Czech President Milos Zeman was receiving treatment in an intensive care unit on Sunday, creating uncertainty at a time when he is due to lead political talks about forming a new government after a parliamentary election.
Director Miroslav Zavoral of the Central Military Hospital in Prague said Zeman, 77, was admitted due to complications related to an undisclosed chronic condition.
“We know the diagnosis precisely, which allows us to target treatment,” Zavoral said, adding that he did not have the president’s approval to disclose details of the diagnosis.
Zavoral did not say how serious the president’s condition was.
In the Czech Republic, the president leads talks with party leaders after elections to find a workable majority. Under the constitution, his authority to appoint the prime minister passes to the speaker of the lower house if the presidential position is vacated.
Reporters saw an ambulance leaving the presidential chateau at Lany, west of Prague, soon after Zeman met Prime Minister Andrej Babis.
The presidential office had previously said Zeman had been ill, and he spent eight days in hospital last month.

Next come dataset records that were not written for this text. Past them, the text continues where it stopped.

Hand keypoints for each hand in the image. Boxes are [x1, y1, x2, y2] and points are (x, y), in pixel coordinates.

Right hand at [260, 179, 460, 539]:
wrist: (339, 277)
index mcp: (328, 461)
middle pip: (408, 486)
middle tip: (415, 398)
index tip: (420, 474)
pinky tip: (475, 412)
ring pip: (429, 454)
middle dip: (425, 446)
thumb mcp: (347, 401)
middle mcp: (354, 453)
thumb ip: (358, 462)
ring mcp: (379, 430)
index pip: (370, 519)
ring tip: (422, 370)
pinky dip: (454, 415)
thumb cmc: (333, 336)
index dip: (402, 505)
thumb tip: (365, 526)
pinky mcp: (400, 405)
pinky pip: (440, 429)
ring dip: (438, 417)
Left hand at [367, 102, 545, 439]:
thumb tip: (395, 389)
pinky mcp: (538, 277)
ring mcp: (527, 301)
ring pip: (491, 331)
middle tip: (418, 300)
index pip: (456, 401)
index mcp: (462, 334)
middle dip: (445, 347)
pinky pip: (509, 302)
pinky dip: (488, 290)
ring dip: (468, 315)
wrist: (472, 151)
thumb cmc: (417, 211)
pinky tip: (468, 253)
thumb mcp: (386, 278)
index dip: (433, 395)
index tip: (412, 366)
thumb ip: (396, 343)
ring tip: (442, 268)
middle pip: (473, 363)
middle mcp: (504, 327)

The presidential office said at the time he had no life-threatening condition but was dehydrated and slightly exhausted.
Babis’ centrist ANO party narrowly lost the parliamentary election held on Friday and Saturday to the centre-right Together coalition and appears to have no chance of forming a ruling majority.
Together and the liberal Pirates/Mayors coalition between them won 108 seats in the 200-seat lower house and said they intended to form a government.

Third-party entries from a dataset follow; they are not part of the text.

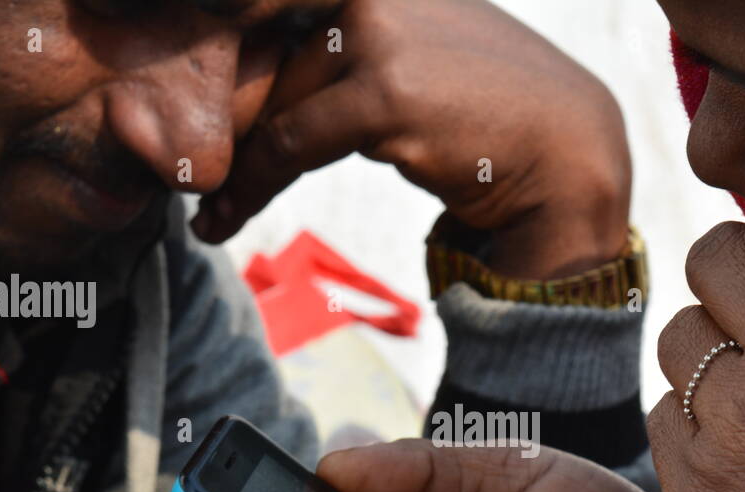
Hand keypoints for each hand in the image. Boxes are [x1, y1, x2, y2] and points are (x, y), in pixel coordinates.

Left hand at [192, 0, 631, 278]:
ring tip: (203, 205)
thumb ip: (355, 47)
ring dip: (228, 159)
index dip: (220, 50)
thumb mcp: (421, 54)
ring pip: (268, 97)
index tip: (177, 91)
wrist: (566, 154)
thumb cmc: (493, 111)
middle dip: (218, 113)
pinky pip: (288, 142)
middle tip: (183, 161)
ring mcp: (380, 33)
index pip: (274, 10)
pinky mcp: (387, 92)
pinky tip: (222, 218)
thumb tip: (280, 70)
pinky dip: (248, 185)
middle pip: (260, 51)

However, while Babis has conceded that Together won more votes as a coalition, he did not signal a move into opposition, saying “If the president authorises me to do so, I will lead talks on forming a cabinet”.
Under the constitution, the president can appoint anyone as prime minister and instruct them to nominate a cabinet. A new cabinet must face a vote of confidence in the lower house within a month of its appointment.

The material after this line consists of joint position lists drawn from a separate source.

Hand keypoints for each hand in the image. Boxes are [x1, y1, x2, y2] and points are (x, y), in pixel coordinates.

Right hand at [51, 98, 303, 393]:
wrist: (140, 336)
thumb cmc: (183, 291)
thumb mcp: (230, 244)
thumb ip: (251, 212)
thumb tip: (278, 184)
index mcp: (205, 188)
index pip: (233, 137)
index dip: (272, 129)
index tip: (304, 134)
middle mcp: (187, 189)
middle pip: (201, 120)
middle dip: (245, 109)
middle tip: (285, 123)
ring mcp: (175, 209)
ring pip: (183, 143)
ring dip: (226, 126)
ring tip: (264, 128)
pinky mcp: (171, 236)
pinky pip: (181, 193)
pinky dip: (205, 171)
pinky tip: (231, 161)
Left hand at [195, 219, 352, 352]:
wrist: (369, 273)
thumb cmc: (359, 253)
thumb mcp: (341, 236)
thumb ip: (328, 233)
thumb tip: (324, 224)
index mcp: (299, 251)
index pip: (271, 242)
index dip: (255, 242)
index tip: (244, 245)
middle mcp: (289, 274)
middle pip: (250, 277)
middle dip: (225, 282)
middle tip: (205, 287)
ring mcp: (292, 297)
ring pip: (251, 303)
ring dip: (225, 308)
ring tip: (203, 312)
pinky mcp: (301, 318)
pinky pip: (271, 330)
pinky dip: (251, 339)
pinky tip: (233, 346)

Zeman had said prior to the election that he would appoint the leader of the biggest winning individual party, not a coalition, to try to form a government.
This would be Babis, since ANO won the most votes of any party.
Zeman, an ally of Babis, has made no comment on his next steps since the election results.
Forming a government usually takes weeks or months, and no appointments are possible before the new lower house convenes, some time within a month after the election.
Zeman has been using a wheelchair due to neuropathy in his legs since earlier this year.
He cancelled a trip to the polling station on Friday, instead casting a ballot to a box brought to him by election officials, without media access.
The public Czech Radio and newspaper denikn.cz cited seven sources as saying last week that the president had suffered from ascites, or liquid collecting in the abdomen, during his previous hospital stay. The president’s spokesman then declined to comment on the report.